I’m currently build a RAG system from scratch (not using OpenAI embedding/vectors), but much smaller with only 10-20 document. I’m still new at all this, vibe coding and using LLMs to help with building it, but there’s something in my workflow I’d like to share (plz correct me if it’s wrong):
For any RAG-based system, especially with large corpora (50k+ documents), it’s essential to perform top-K cosine similarity chunk selection when retrieving context.
That means:
- Embedding the user query into a vector
- Calculating cosine similarity between that query vector and every chunked document vector
- Ranking the results by similarity
- Injecting only the top-K most relevant chunks into the prompt context sent to the LLM
This step ensures:
- You stay within the model’s context window
- The LLM sees only the most relevant content
- You reduce hallucination risk and improve grounding
- You don’t overload the model with loosely related or redundant material
Example: GPT-4o with a 128k Token Limit
If you’re using GPT-4o or GPT-4-turbo (with a 128,000-token context window), and you reserve:
- ~4,000 tokens for your system prompt and user query
- ~8,000 tokens for the model’s generated answer
You’re left with ~116,000 tokens for injecting context chunks.
Here’s what that allows:
Avg Chunk Size | # of Chunks You Can Fit | Notes |
---|---|---|
~1,000 tokens | ~116 chunks | Small chunks, more coverage |
~2,000 tokens | ~58 chunks | Medium balance |
~4,000 tokens | ~29 chunks | Fewer, but longer |
These chunks can come from any number of documents , what’s important is that only the most relevant ones are selected and injected based on similarity to the user’s query.

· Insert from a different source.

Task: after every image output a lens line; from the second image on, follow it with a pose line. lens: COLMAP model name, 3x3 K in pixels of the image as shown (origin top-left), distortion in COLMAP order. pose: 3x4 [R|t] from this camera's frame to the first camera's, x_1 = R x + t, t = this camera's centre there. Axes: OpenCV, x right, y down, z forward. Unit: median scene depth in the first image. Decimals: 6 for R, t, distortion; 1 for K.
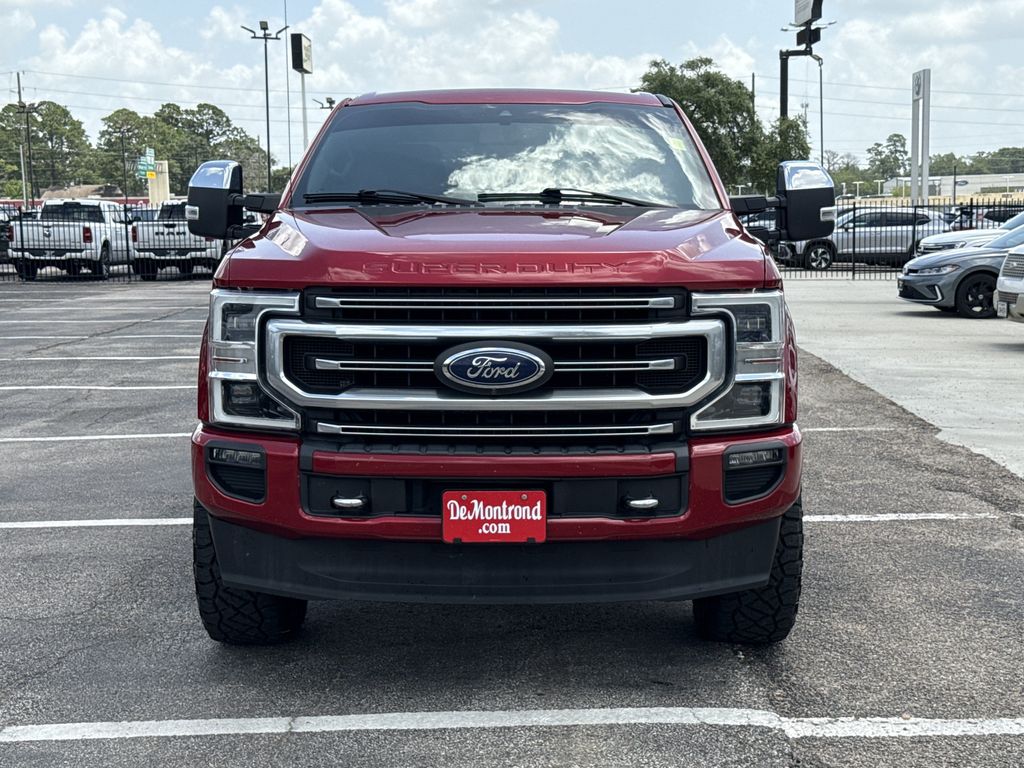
lens RADIAL K [[1495.2, 0, 512.0], [0, 1495.2, 384.0], [0, 0, 1]] dist [0.141342, -0.052957]
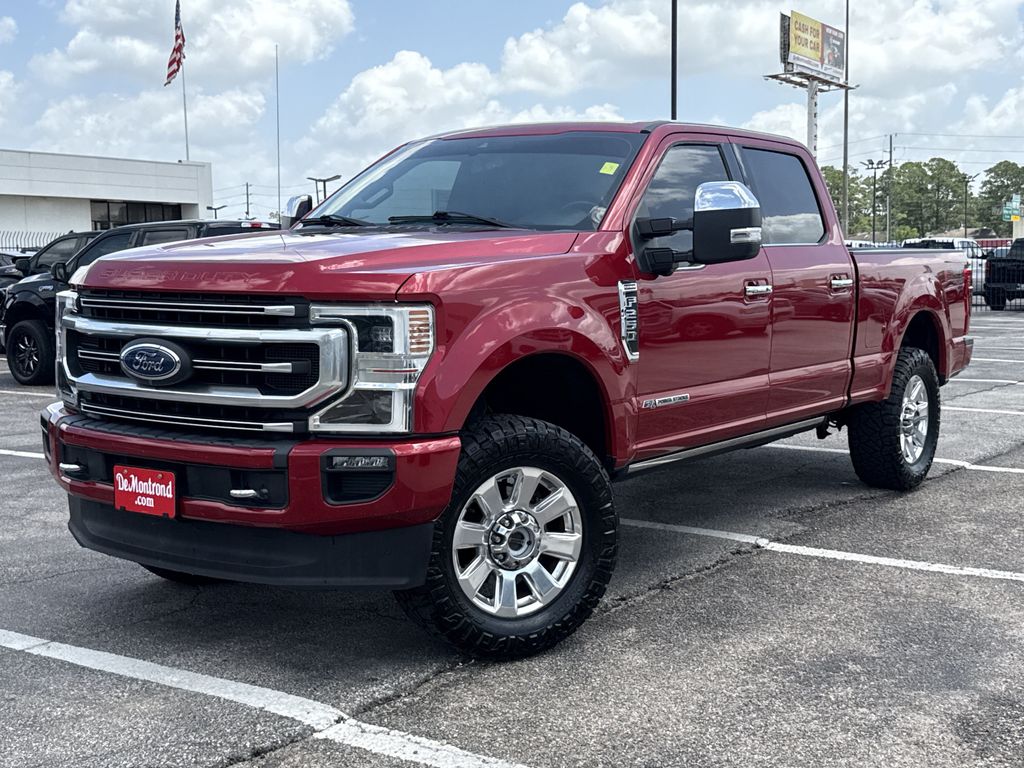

This is a critical (but often unstated) operational step in any production-grade RAG system. Without it, systems tend to either:
- Exceed context limits,
- Waste space with irrelevant info,
- Or hallucinate due to lack of clear grounding.
One more thing, my workflow starts with “mindfull chunking”. I created a custom Python pipeline with regex-based parsing and structural awareness to chunk documents along meaningful boundaries, like section headers, legal clauses, and bullet points, ensuring each chunk preserves semantic coherence for accurate embedding and retrieval.
I’m working under the assumption that how wecreate chunks in the first place is imporant. Naively splitting every 1,000 words or tokens, without regard for sentence boundaries, section headers, or semantic coherence, will result in lower-quality embeddings and poorer retrieval performance. A well-chunked document respects the internal structure of the text and may use techniques like sentence-windowing, overlap, or hierarchical metadata to preserve context. Good chunking is not just about size; it’s about meaningful boundaries, which directly influence relevance scoring and response accuracy downstream.